* **SUPPLIED TEXT**
[Pre GIP] Gearbox V2 Liquidity Mining Programs

1. Intro

The purpose of this proposal is to put in motion conversation regarding:

  • An incentive-aligned LM (liquidity mining program) that enables CA (Credit Accounts) to function
  • And a retrospective LM drop for the LPs & CAs that have been present till date

Before we begin, let’s answer the question on why LM?

Because V2 is about to give off fireworks! If you missed some snippets of the upcoming products, check out some of the latest medium Alpha series. To recap, the liquidity in the passive pools enables the CA (Credit Accounts, aka leverage takers) to function. With the upcoming Leverage Ninja mode, the demand side of liquidity has over 100 high collateral size (100K$ or $150K min borrow, to be voted on) users that’ll require liquidity for leverage. That leads to a sudden requirement in pool values which will be multiples of what we currently have. That is a great “problem” to have though, and such utilization without major incentives for the CA side will prove strong PMF. But to enable it, we need to bootstrap the other side. So…

2. Incentive Aligned LM for passive LPs (ONLY?)

The incentive aligned Liquidity Mining program (we can come up with a fancy name later) for passive LPs is designed to incentivize depositing funds in passive Earn pools regardless of the organic APY on the said pool. Given the upcoming Curve/Convex/Lido integrations, due to the bad market, farming yields have been compressed to as low as 3-4% for stablecoins. As such, the utilization curve is planned to be adjusted to have rates fluctuate on the Aave-like formula but in the range of 1-2%. In a bull market or as DeFi grows slowly, these rates can be adjusted to a higher benchmark as yields will also go up, say 3-5%. Compressing the curve will help ensure that the borrow-APYs don’t render the strategies added to V2 unusable. The LM will be passive in nature with no liquidation and thus will be a low risk play for the LPs.

To put it differently, this proposal is to only brrr LM to the passive LP side, as to make Credit Accounts usage fully organic and test what strategies & pools have the best PMF.

WEN? By mid October.

Slightly before the launch of Leverage Ninja mode to ensure the ninjas have enough liquidity when the protocol does open up. Likely timeline to begin is by mid of October.

So how does it work? The usual good LM.

Similar to most LM programs, the DAO will use a certain number of tokens per block which will be divided between the LPers based on the share of value they have in the pool. The same can be looked at as a variable APY. As the overall pool value grows, the APY will drop which could lead to some LPers dropping and GEAR APY going back up again. So while the incentive is pushed by the DAO, the APY on the GEAR LM is decided organically by the participants. TLDR, that is the old goodie yam snx distribution logic. We didn’t find a reason yet to make any different complex program before GEAR token economics are revamped.

We have estimated an LP value requirement for Lev Ninja mode and have curated the LM structure in order to yield 10% APY at what we expect our ideal value to be.

Gib Numbers: 10% GEAR APY extra.

Below is the table that outlines the exact details for the LM program. You can find the link here, and just copy the sheet for yourself to play with the numbers.

Please gib feedback or your inputs after going through it.

* **PROBLEM REQUIREMENTS**
Please write out the liquidity mining proposal again, everything from "To put it differently, this" down to "usual good LM.", switching "October" to "November". The liquidity mining proposal is all you need here; the records can be left aside.

* **INFORMATION SHOWN**
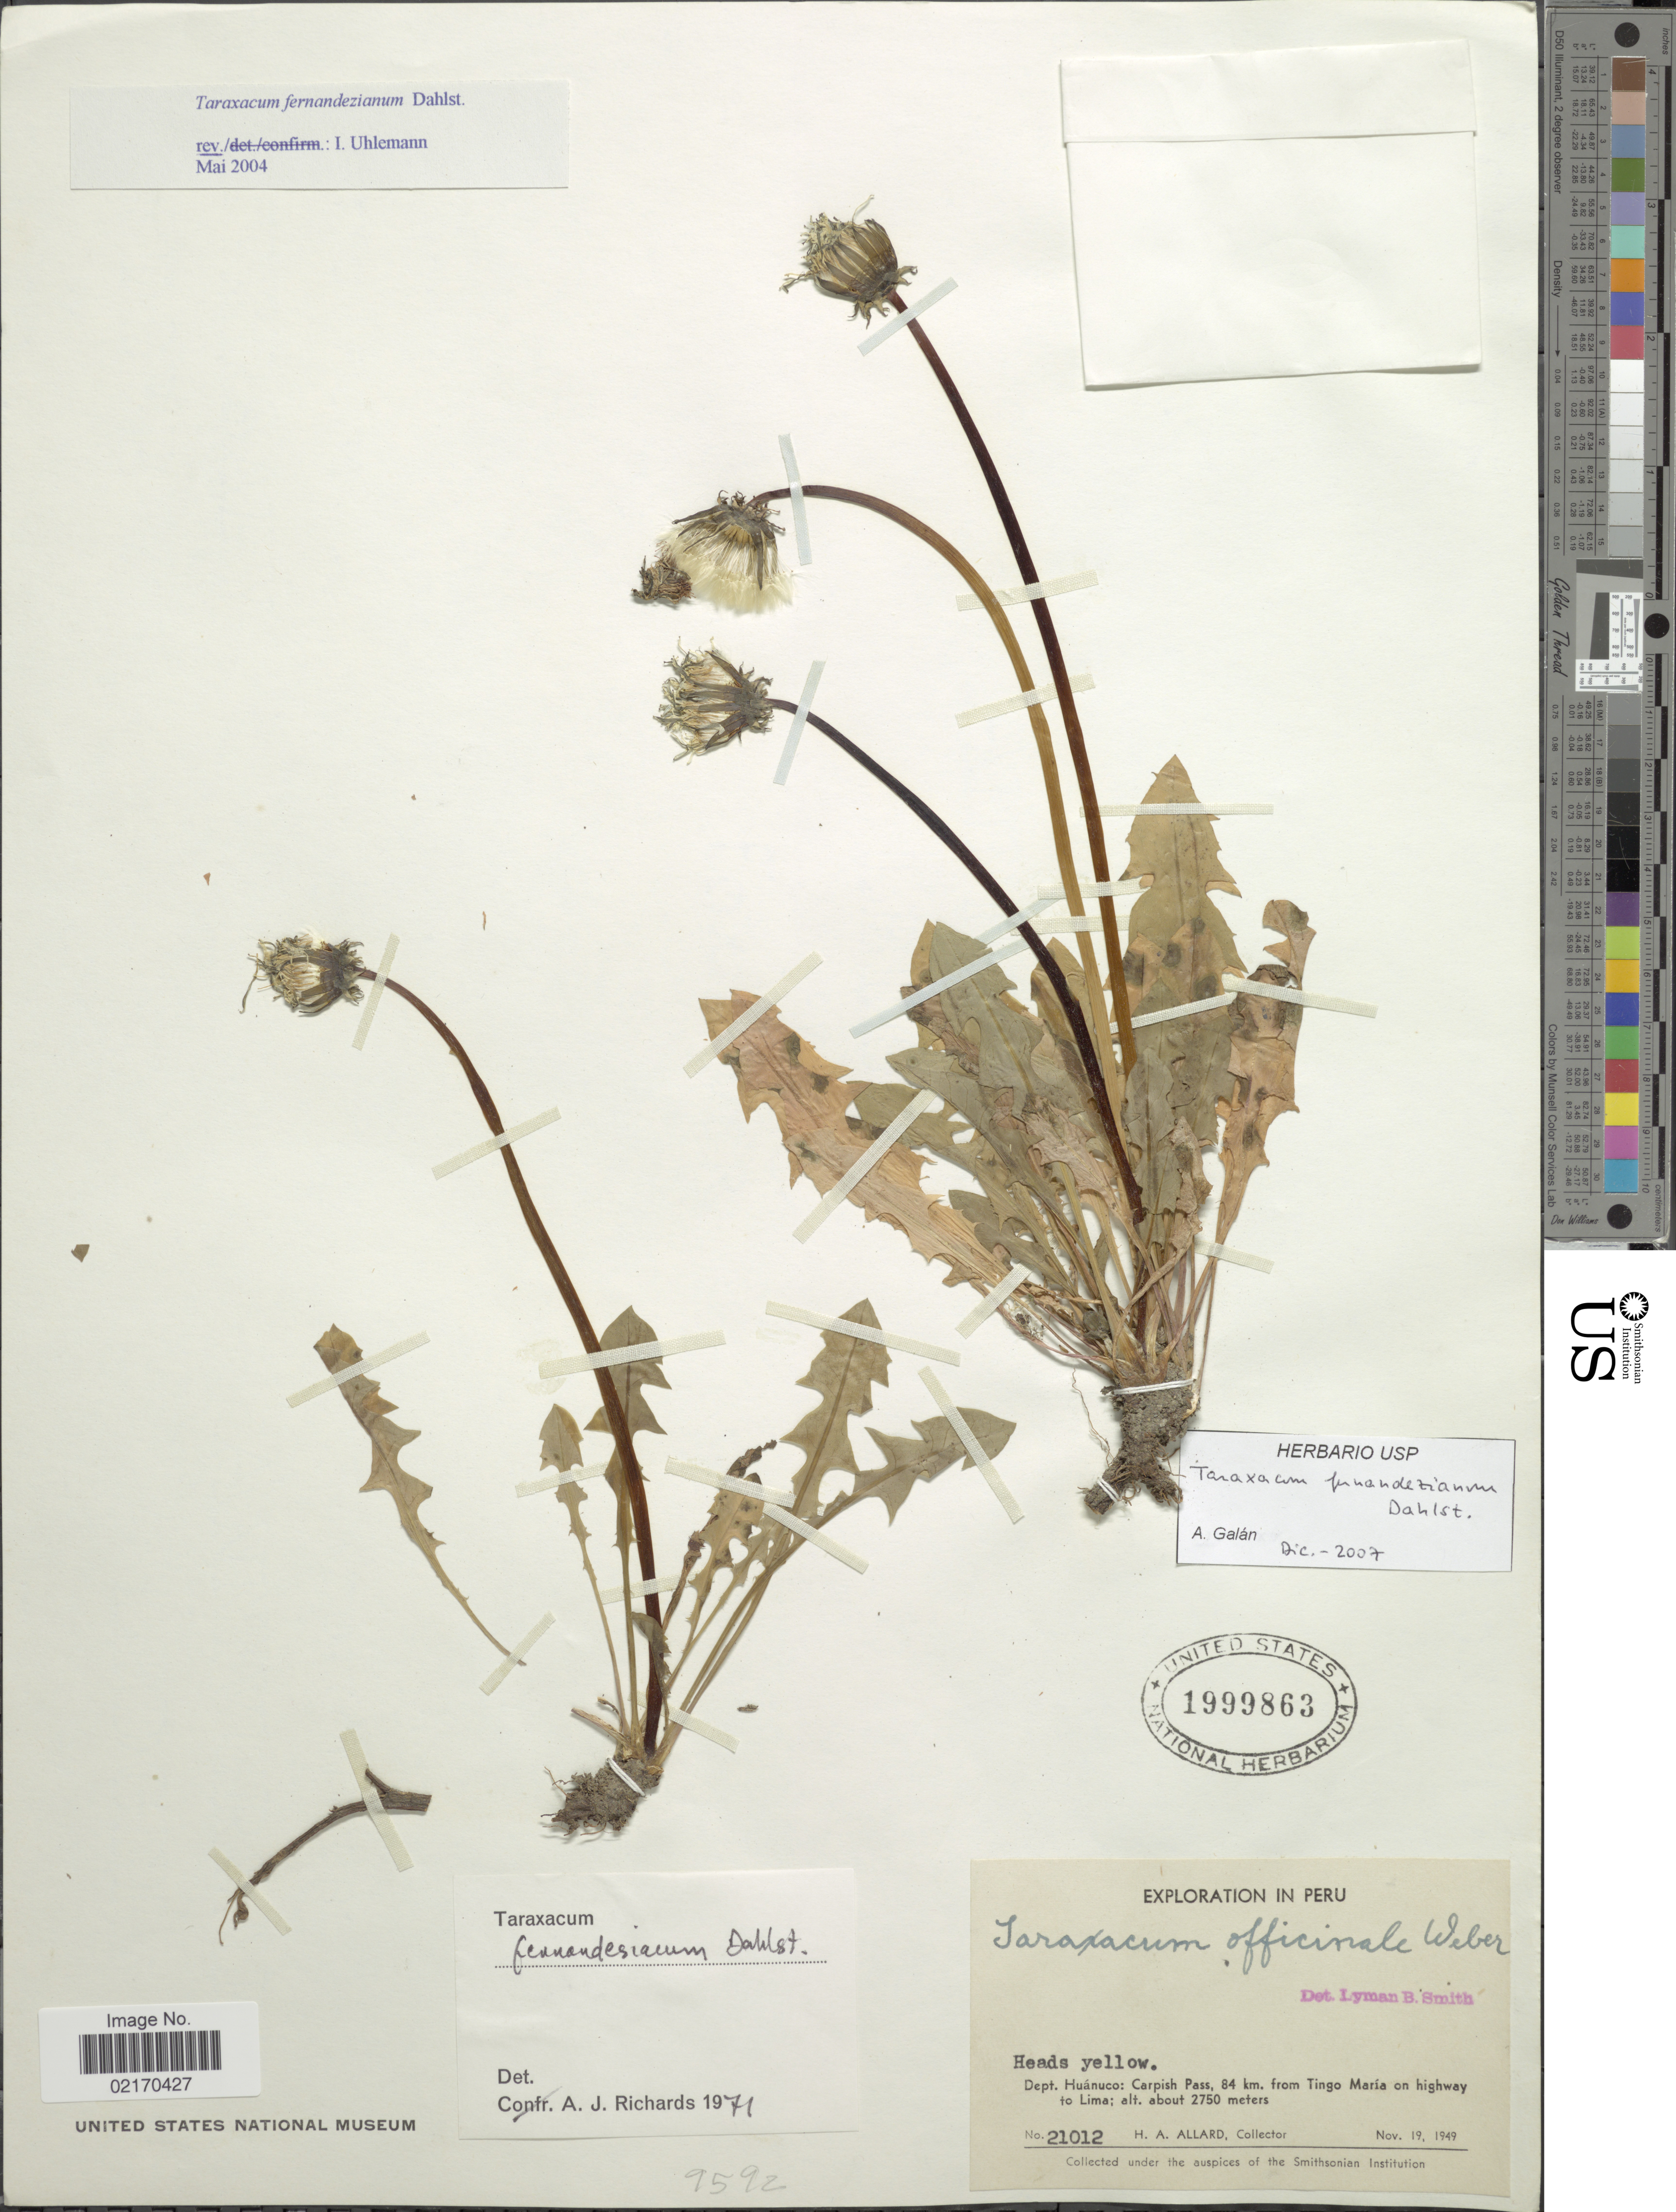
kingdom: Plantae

==

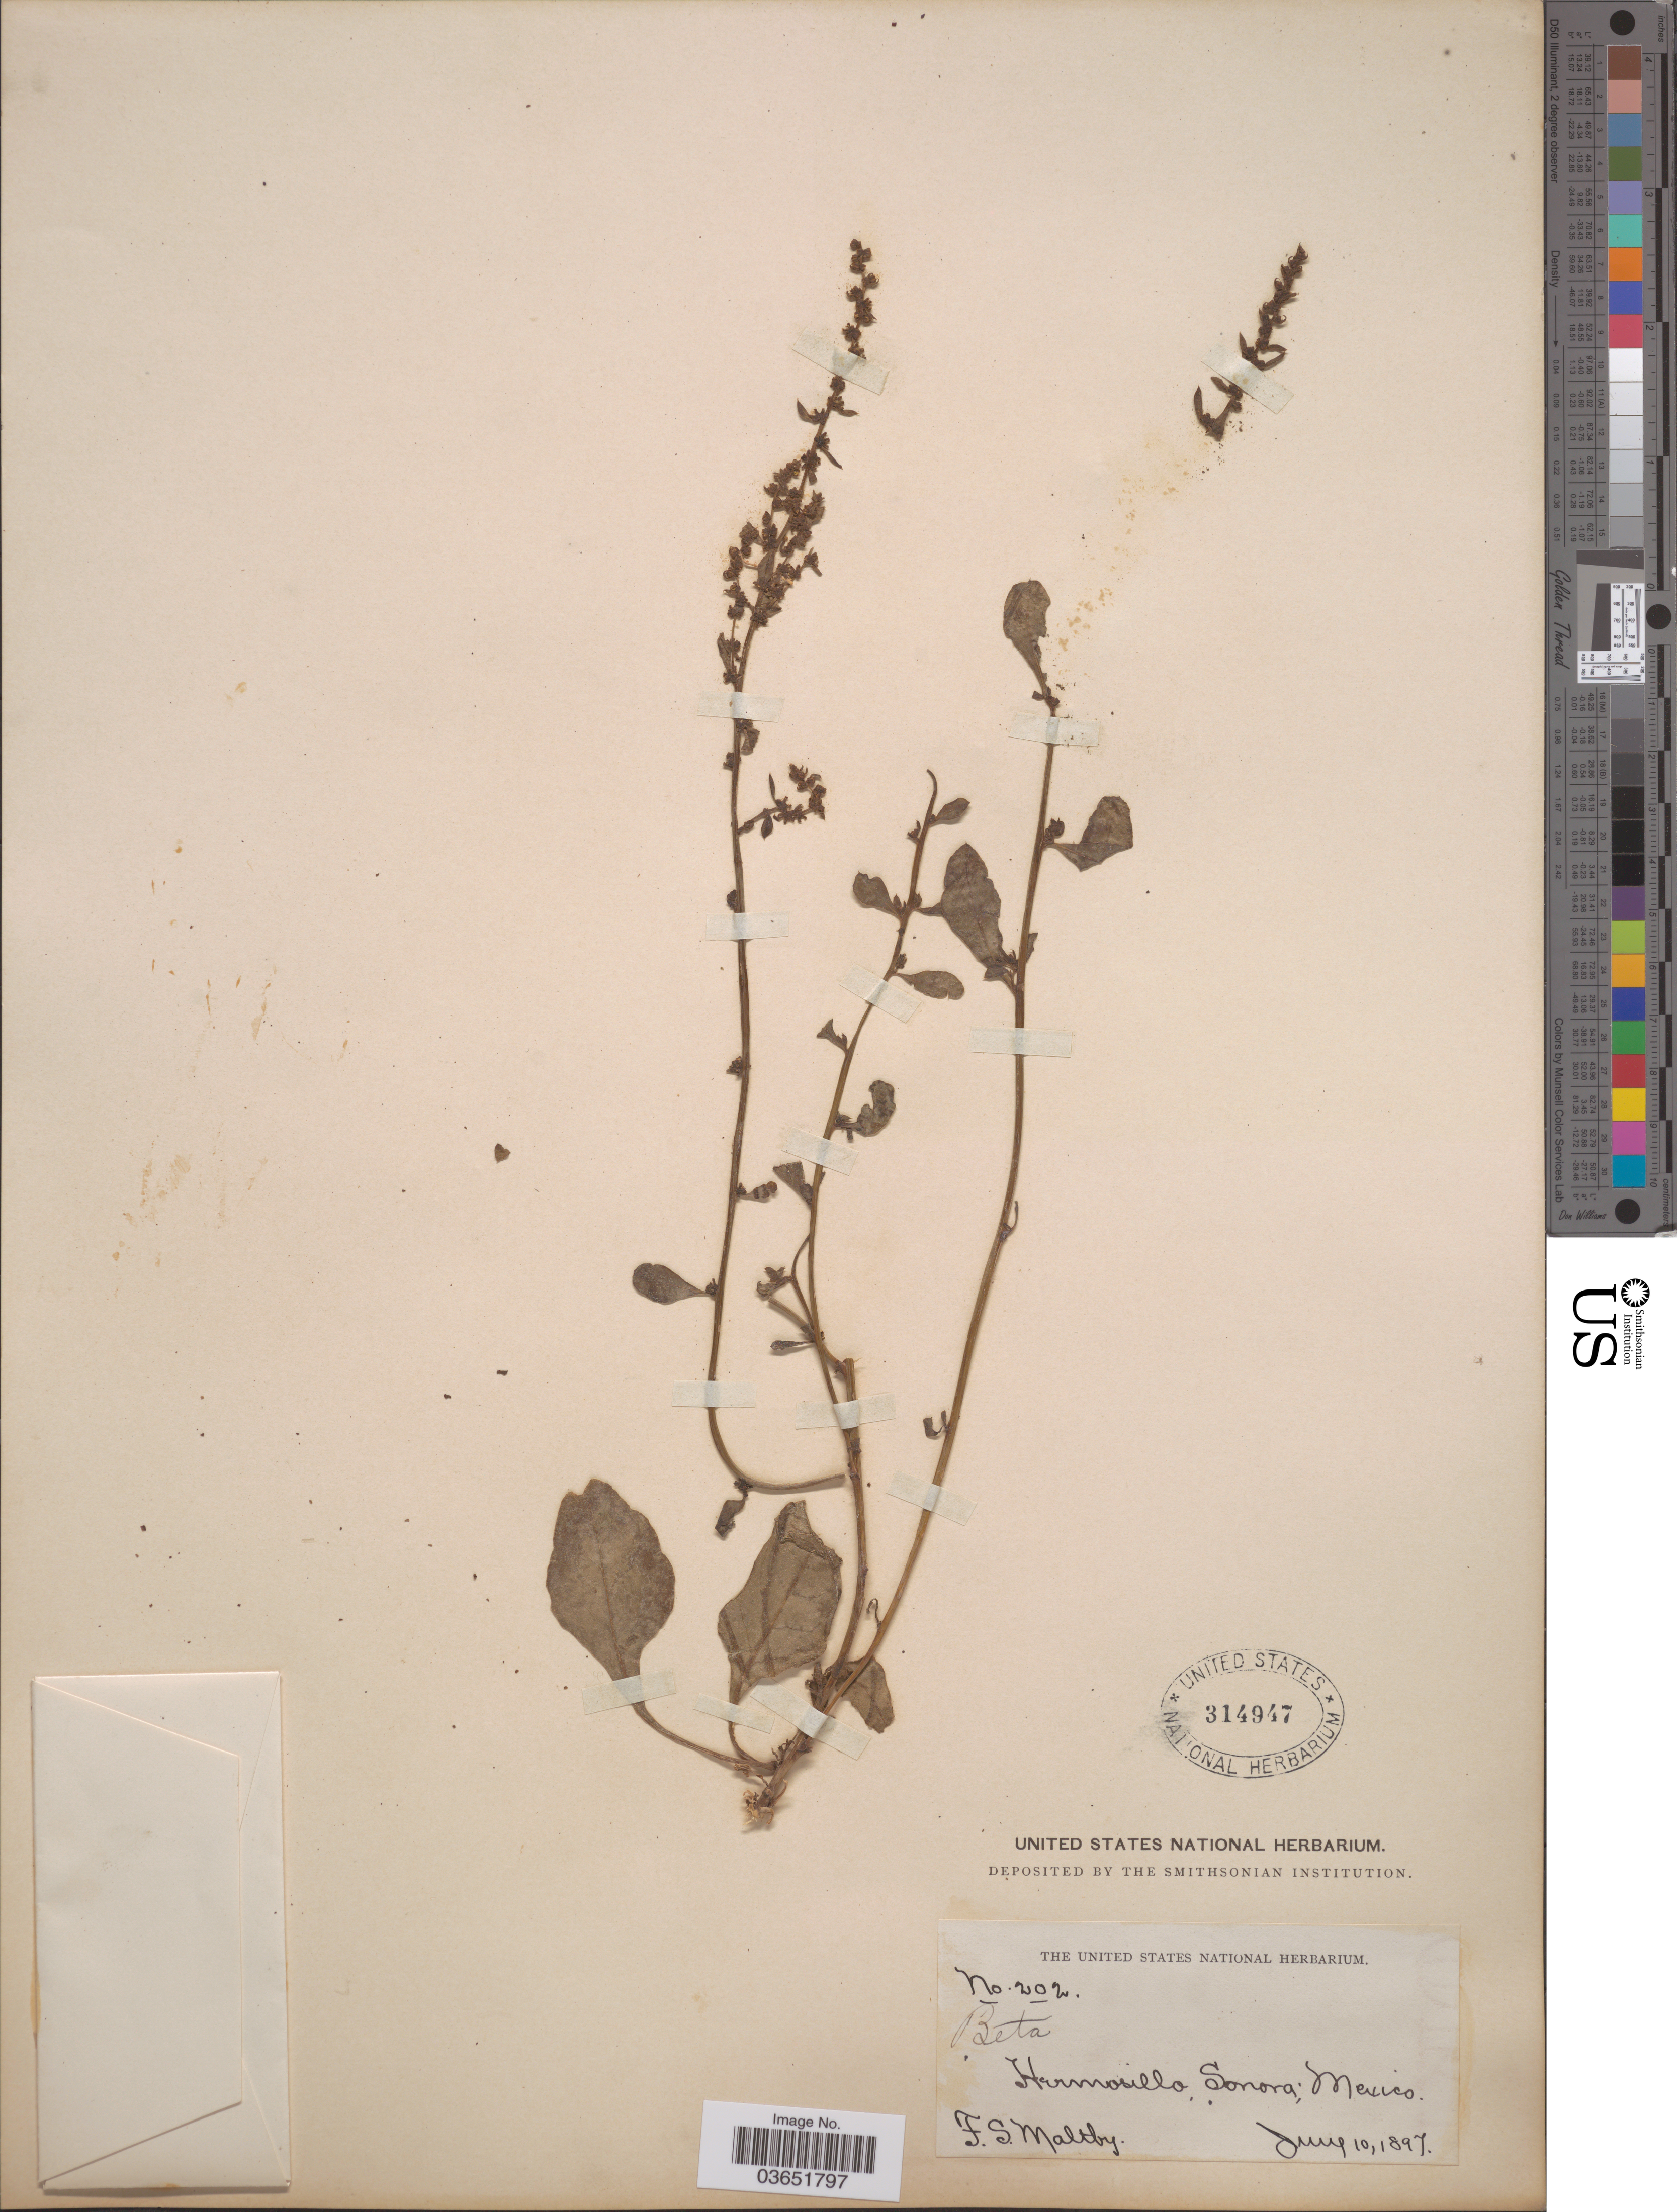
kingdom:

* **COMPLETE ANSWER**
To put it differently, this proposal is to only brrr LM to the passive LP side, as to make Credit Accounts usage fully organic and test what strategies & pools have the best PMF.

WEN? By mid November.

Slightly before the launch of Leverage Ninja mode to ensure the ninjas have enough liquidity when the protocol does open up. Likely timeline to begin is by mid of November.

So how does it work? The usual good LM.